While there has been a definite shift in the way characters battling mental illness are portrayed in cinema and OTT content, in many cases even today, mental illness is either used as a trope to make the character edgy or dangerous, and the cure is still portrayed to be love or worse still marriage.Atrangi Re, had Sara Ali Khan playing Rinku, a woman who is forcibly married to Vishnu (Dhanush). However, she claims she is in love with a man named Sajjad (Akshay Kumar) who as we learn is not just a hallucination of her mind, but actually her father whose traumatic death she had witnessed as a child. She is undoubtedly dealing with serious mental health concerns, but the film’s writer and director find Rinku’s ‘cure’ in her ‘loving’ husband who fools her into taking medication and takes assistance from a friend who claims to understand women because he is a psychiatrist. It’s a shockingly callous handling of mental illness and one that undoes years of work it has taken to build awareness and sensitivity towards mental health.
What is perhaps as bad or worse than wrongfully depicting characters with mental illness, is negatively portraying mental health professionals, counsellors and psychiatrists. For decades doctors looking after mentally ill patients were cold, unfeeling and often brutal. Inspite of all the attempts to make us ‘woke’, sadly this tendency continues.
Breathe-Into the Shadows, which stars Abhishek Bachchan sees him playing a character with Dissociative identity disorder. Abhishek plays Avinash, a psychiatrist, and J is his split who resorts to murdering the people he believes have hurt Avinash over the years. While the idea of a mental health professional battling a serious mental illness might be a catchy premise, Breathe not just made those battling mental illness seem dangerous and unpredictable, but it also diluted the credibility of mental health professionals.
Unfortunately, this is not the only show to do so. In the film Forensic, which dropped on the streaming platform Zee 5 this year, the character of Ranjana Gupta, who is a psychologist and a child counsellor in a school, is revealed to be a gruesome serial killer who kills little girls on their birthdays.
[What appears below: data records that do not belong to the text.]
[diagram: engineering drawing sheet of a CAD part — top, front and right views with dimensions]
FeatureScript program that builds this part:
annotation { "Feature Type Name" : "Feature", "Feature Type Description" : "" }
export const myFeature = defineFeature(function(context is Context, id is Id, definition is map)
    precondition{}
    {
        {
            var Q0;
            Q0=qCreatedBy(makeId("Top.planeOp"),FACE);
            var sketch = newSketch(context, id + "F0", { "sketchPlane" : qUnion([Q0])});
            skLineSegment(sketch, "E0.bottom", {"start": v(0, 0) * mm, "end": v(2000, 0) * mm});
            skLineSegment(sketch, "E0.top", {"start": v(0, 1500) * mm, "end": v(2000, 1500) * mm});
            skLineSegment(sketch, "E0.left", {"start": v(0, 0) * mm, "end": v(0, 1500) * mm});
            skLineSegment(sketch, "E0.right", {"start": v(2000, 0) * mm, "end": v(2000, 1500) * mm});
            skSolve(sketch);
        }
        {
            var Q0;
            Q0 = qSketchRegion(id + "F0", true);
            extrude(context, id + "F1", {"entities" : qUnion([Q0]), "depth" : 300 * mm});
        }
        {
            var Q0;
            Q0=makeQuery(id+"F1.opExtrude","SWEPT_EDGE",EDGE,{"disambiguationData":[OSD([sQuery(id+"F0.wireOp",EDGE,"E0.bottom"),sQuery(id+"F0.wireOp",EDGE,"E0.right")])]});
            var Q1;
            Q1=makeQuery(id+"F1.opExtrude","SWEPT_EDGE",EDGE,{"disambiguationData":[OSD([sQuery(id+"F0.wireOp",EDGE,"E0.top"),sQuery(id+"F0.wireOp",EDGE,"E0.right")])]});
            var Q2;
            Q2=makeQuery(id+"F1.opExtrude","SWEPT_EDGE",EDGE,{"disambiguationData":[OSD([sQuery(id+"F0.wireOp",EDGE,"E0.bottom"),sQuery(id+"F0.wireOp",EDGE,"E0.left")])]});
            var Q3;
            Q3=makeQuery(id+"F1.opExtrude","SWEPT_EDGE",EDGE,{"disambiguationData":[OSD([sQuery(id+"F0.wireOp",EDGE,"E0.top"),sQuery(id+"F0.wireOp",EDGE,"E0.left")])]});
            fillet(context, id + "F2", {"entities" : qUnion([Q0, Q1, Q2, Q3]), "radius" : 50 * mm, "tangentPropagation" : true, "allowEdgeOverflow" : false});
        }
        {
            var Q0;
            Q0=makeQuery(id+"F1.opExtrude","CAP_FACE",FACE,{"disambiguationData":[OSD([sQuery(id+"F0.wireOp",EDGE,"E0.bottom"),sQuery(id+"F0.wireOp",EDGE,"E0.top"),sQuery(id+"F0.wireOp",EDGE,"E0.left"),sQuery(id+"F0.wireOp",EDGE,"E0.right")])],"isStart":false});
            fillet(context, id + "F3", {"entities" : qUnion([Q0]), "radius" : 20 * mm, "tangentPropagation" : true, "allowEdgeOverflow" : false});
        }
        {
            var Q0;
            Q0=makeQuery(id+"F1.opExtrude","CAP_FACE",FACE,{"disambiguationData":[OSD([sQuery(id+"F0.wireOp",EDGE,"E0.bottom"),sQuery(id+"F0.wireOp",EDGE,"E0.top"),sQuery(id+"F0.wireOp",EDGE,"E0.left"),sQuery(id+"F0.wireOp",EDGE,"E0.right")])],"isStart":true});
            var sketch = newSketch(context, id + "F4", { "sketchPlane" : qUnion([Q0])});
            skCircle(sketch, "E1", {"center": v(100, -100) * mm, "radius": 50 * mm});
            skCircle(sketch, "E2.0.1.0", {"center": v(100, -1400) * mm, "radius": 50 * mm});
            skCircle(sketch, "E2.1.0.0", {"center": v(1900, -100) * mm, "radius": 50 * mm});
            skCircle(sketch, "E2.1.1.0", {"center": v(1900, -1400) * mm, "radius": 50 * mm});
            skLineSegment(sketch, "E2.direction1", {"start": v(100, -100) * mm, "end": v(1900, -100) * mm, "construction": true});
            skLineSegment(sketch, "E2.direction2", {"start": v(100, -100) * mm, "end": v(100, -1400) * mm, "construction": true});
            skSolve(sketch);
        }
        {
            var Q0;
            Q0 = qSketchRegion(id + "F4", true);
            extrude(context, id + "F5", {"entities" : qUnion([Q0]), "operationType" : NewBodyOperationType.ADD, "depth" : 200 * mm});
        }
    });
The second season of Criminal Justice saw Kirti Kulhari’s therapist having an affair with her and impregnating her, which is against his code of conduct. By raising doubts and casting aspersions on mental health professionals, we are dissuading people from seeking professional help but also undermining their credibility as professionals to provide assistance to those battling mental illness.
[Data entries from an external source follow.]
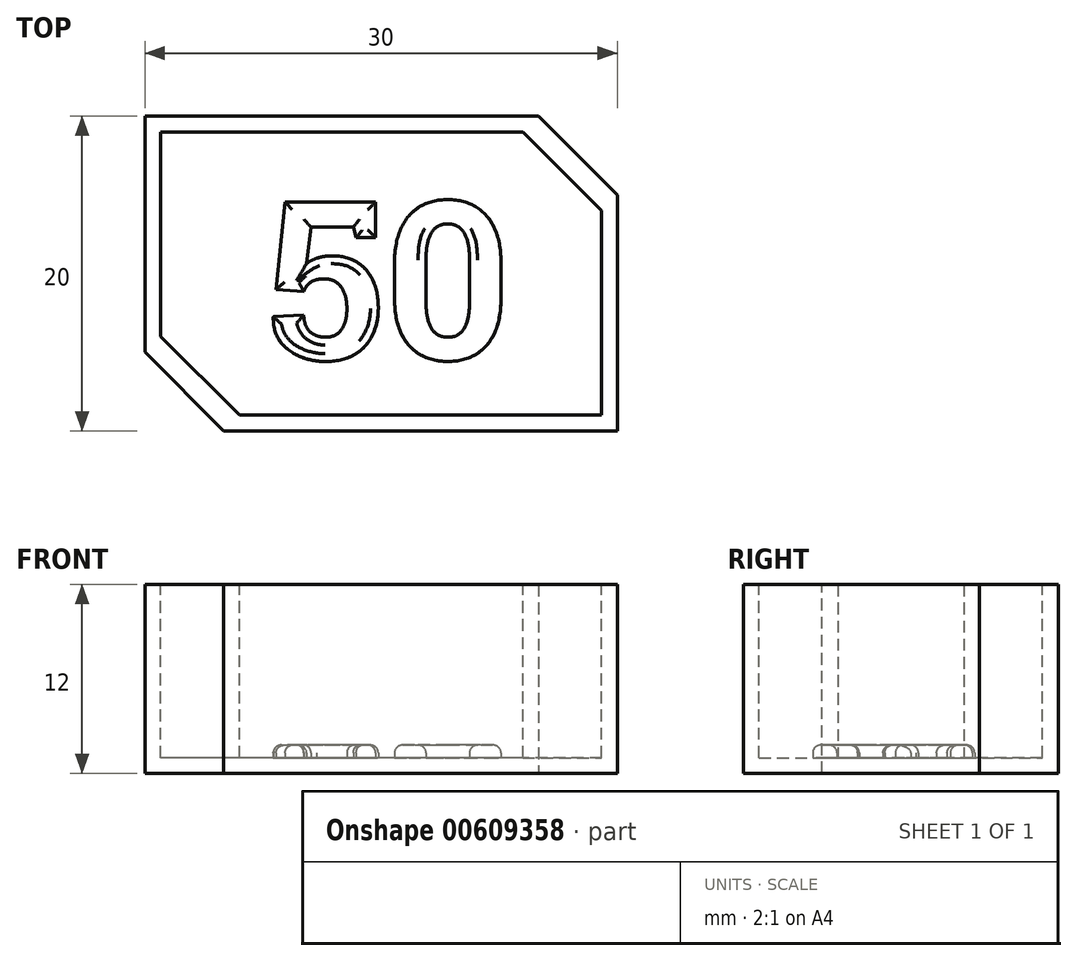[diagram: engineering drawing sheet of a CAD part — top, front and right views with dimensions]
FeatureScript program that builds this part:
annotation { "Feature Type Name" : "Feature", "Feature Type Description" : "" }
export const myFeature = defineFeature(function(context is Context, id is Id, definition is map)
    precondition{}
    {
        {
            var Q0;
            Q0=qCreatedBy(makeId("Top.planeOp"),FACE);
            var sketch = newSketch(context, id + "F0", { "sketchPlane" : qUnion([Q0])});
            skLineSegment(sketch, "E0.bottom", {"start": v(15, -10) * mm, "end": v(-15, -10) * mm});
            skLineSegment(sketch, "E0.top", {"start": v(15, 10) * mm, "end": v(-15, 10) * mm});
            skLineSegment(sketch, "E0.left", {"start": v(15, -10) * mm, "end": v(15, 10) * mm});
            skLineSegment(sketch, "E0.right", {"start": v(-15, -10) * mm, "end": v(-15, 10) * mm});
            skPoint(sketch, "E0.middle", {"position": v(0, 0) * mm});
            skSolve(sketch);
        }
        {
            var Q0;
            Q0=qSketchRegion(id+"F0",true);
            extrude(context, id + "F1", {"entities" : qUnion([Q0]), "depth" : 12 * mm, "offsetDistance" : 25 * mm});
        }
        {
            var Q0;
            Q0=makeQuery(id+"F1.opExtrude","CAP_FACE",FACE,{"disambiguationData":[OSD([sQuery(id+"F0.wireOp",EDGE,"E0.bottom"),sQuery(id+"F0.wireOp",EDGE,"E0.top"),sQuery(id+"F0.wireOp",EDGE,"E0.left"),sQuery(id+"F0.wireOp",EDGE,"E0.right")])],"isStart":false});
            var sketch = newSketch(context, id + "F2", { "sketchPlane" : qUnion([Q0])});
            skLineSegment(sketch, "E1.bottom", {"start": v(14, -9) * mm, "end": v(-14, -9) * mm});
            skLineSegment(sketch, "E1.top", {"start": v(14, 9) * mm, "end": v(-14, 9) * mm});
            skLineSegment(sketch, "E1.left", {"start": v(14, -9) * mm, "end": v(14, 9) * mm});
            skLineSegment(sketch, "E1.right", {"start": v(-14, -9) * mm, "end": v(-14, 9) * mm});
            skPoint(sketch, "E1.middle", {"position": v(0, 0) * mm});
            skSolve(sketch);
        }
        {
            var Q0;
            Q0=qSketchRegion(id+"F2",true);
            extrude(context, id + "F3", {"entities" : qUnion([Q0]), "operationType" : NewBodyOperationType.REMOVE, "oppositeDirection" : true, "depth" : 11 * mm, "offsetDistance" : 25 * mm});
        }
        {
            var Q0;
            Q0=makeQuery(id+"F3.boolean.opBoolean","COPY",EDGE,{"derivedFrom":makeQuery(id+"F3.opExtrude","SWEPT_EDGE",EDGE,{"disambiguationData":[OSD([sQuery(id+"F2.wireOp",EDGE,"E1.top"),sQuery(id+"F2.wireOp",EDGE,"E1.left")])]})});
            var Q1;
            Q1=makeQuery(id+"F3.boolean.opBoolean","COPY",EDGE,{"derivedFrom":makeQuery(id+"F3.opExtrude","SWEPT_EDGE",EDGE,{"disambiguationData":[OSD([sQuery(id+"F2.wireOp",EDGE,"E1.bottom"),sQuery(id+"F2.wireOp",EDGE,"E1.right")])]})});
            var Q2;
            Q2=makeQuery(id+"F1.opExtrude","SWEPT_EDGE",EDGE,{"disambiguationData":[OSD([sQuery(id+"F0.wireOp",EDGE,"E0.top"),sQuery(id+"F0.wireOp",EDGE,"E0.left")])]});
            var Q3;
            Q3=makeQuery(id+"F1.opExtrude","SWEPT_EDGE",EDGE,{"disambiguationData":[OSD([sQuery(id+"F0.wireOp",EDGE,"E0.bottom"),sQuery(id+"F0.wireOp",EDGE,"E0.right")])]});
            chamfer(context, id + "F4", {"entities" : qUnion([Q0, Q1, Q2, Q3]), "width" : 5 * mm, "tangentPropagation" : true});
        }
        {
            var Q0;
            Q0=makeQuery(id+"F3.boolean.opBoolean","COPY",FACE,{"derivedFrom":makeQuery(id+"F3.opExtrude","CAP_FACE",FACE,{"disambiguationData":[OSD([sQuery(id+"F2.wireOp",EDGE,"E1.bottom"),sQuery(id+"F2.wireOp",EDGE,"E1.top"),sQuery(id+"F2.wireOp",EDGE,"E1.left"),sQuery(id+"F2.wireOp",EDGE,"E1.right")])],"isStart":false})});
            var sketch = newSketch(context, id + "F5", { "sketchPlane" : qUnion([Q0])});
            skSolve(sketch);
        }
        {
            var Q0;
            {var subQ1=sQuery(id+"F2.wireOp",EDGE,"E1.top");Q0=makeQuery(id+"F5.imprint","IMPRINT",FACE,{"disambiguationData":[TD([[makeQuery(id+"F5.imprint","IMPRINT",EDGE,{"derivedFrom":makeQuery(id+"F3.boolean.opBoolean","COPY",EDGE,{"derivedFrom":makeQuery(id+"F3.opExtrude","CAP_EDGE",EDGE,{"disambiguationData":[OSD([subQ1])],"isStart":false})})}),1.0]])]});}
            var sketch = newSketch(context, id + "F6", { "sketchPlane" : qUnion([Q0])});
            skText(sketch, "E2", { "text": "50", "fontName": "RobotoSlab-Bold.ttf"});
            const initialGuessF6  = {"E2": [-0.00731, -0.00544, 1, 0, 0.01012]};
            skSetInitialGuess(sketch, initialGuessF6);
            skSolve(sketch);
        }
        {
            var Q0;
            Q0=qSketchRegion(id+"F6",true);
            extrude(context, id + "F7", {"entities" : qUnion([Q0]), "operationType" : NewBodyOperationType.ADD, "depth" : 0.8 * mm, "offsetDistance" : 25 * mm});
        }
        {
            var Q0;
            Q0=makeQuery(id+"F7.opExtrude","CAP_EDGE",EDGE,{"disambiguationData":[OSD([sQuery(id+"F6.wireOp",EDGE,"E2.sketch_text.stroke-23")])],"isStart":false});
            var Q1;
            Q1=makeQuery(id+"F7.opExtrude","CAP_EDGE",EDGE,{"disambiguationData":[OSD([sQuery(id+"F6.wireOp",EDGE,"E2.sketch_text.stroke-22")])],"isStart":false});
            var Q2;
            Q2=makeQuery(id+"F7.opExtrude","CAP_EDGE",EDGE,{"disambiguationData":[OSD([sQuery(id+"F6.wireOp",EDGE,"E2.sketch_text.stroke-18")])],"isStart":false});
            var Q3;
            Q3=makeQuery(id+"F7.opExtrude","CAP_EDGE",EDGE,{"disambiguationData":[OSD([sQuery(id+"F6.wireOp",EDGE,"E2.sketch_text.stroke-24")])],"isStart":false});
            var Q4;
            Q4=makeQuery(id+"F7.opExtrude","CAP_EDGE",EDGE,{"disambiguationData":[OSD([sQuery(id+"F6.wireOp",EDGE,"E2.sketch_text.stroke-1")])],"isStart":false});
            var Q5;
            Q5=makeQuery(id+"F7.opExtrude","CAP_EDGE",EDGE,{"disambiguationData":[OSD([sQuery(id+"F6.wireOp",EDGE,"E2.sketch_text.stroke-25")])],"isStart":false});
            var Q6;
            Q6=makeQuery(id+"F7.opExtrude","CAP_EDGE",EDGE,{"disambiguationData":[OSD([sQuery(id+"F6.wireOp",EDGE,"E2.sketch_text.stroke-0")])],"isStart":false});
            var Q7;
            Q7=makeQuery(id+"F7.opExtrude","CAP_EDGE",EDGE,{"disambiguationData":[OSD([sQuery(id+"F6.wireOp",EDGE,"E2.sketch_text.stroke-2")])],"isStart":false});
            var Q8;
            Q8=makeQuery(id+"F7.opExtrude","CAP_EDGE",EDGE,{"disambiguationData":[OSD([sQuery(id+"F6.wireOp",EDGE,"E2.sketch_text.stroke-5")])],"isStart":false});
            var Q9;
            Q9=makeQuery(id+"F7.opExtrude","CAP_EDGE",EDGE,{"disambiguationData":[OSD([sQuery(id+"F6.wireOp",EDGE,"E2.sketch_text.stroke-4")])],"isStart":false});
            var Q10;
            Q10=makeQuery(id+"F7.opExtrude","CAP_EDGE",EDGE,{"disambiguationData":[OSD([sQuery(id+"F6.wireOp",EDGE,"E2.sketch_text.stroke-12")])],"isStart":false});
            var Q11;
            Q11=makeQuery(id+"F7.opExtrude","CAP_EDGE",EDGE,{"disambiguationData":[OSD([sQuery(id+"F6.wireOp",EDGE,"E2.sketch_text.stroke-21")])],"isStart":false});
            var Q12;
            Q12=makeQuery(id+"F7.opExtrude","CAP_EDGE",EDGE,{"disambiguationData":[OSD([sQuery(id+"F6.wireOp",EDGE,"E2.sketch_text.stroke-32")])],"isStart":false});
            var Q13;
            Q13=makeQuery(id+"F7.opExtrude","CAP_EDGE",EDGE,{"disambiguationData":[OSD([sQuery(id+"F6.wireOp",EDGE,"E2.sketch_text.stroke-38")])],"isStart":false});
            fillet(context, id + "F8", {"entities" : qUnion([Q0, Q1, Q2, Q3, Q4, Q5, Q6, Q7, Q8, Q9, Q10, Q11, Q12, Q13]), "radius" : 0.5 * mm, "tangentPropagation" : true, "allowEdgeOverflow" : false});
        }
    });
While there have been instances of films and OTT content portraying characters with mental illness with insensitivity or for the want of a better word, cluelessness, there has been an undeniable amount of progress in slowly erasing the misconceptions, judgements and ridicule surrounding those battling mental illness. Celebrities like Deepika Padukone and Anushka Sharma speaking about their journey of coping with depression and anxiety,
have played a significant role in beginning a conversation about mental illness in the public space.
One can only hope that going forward, actors, filmmakers and content creators work towards eliminating the taboos surrounding mental illness and refuse to work on story ideas that have an inaccurate or sensationalised portrayal of a character with mental health concerns or a mental health professional.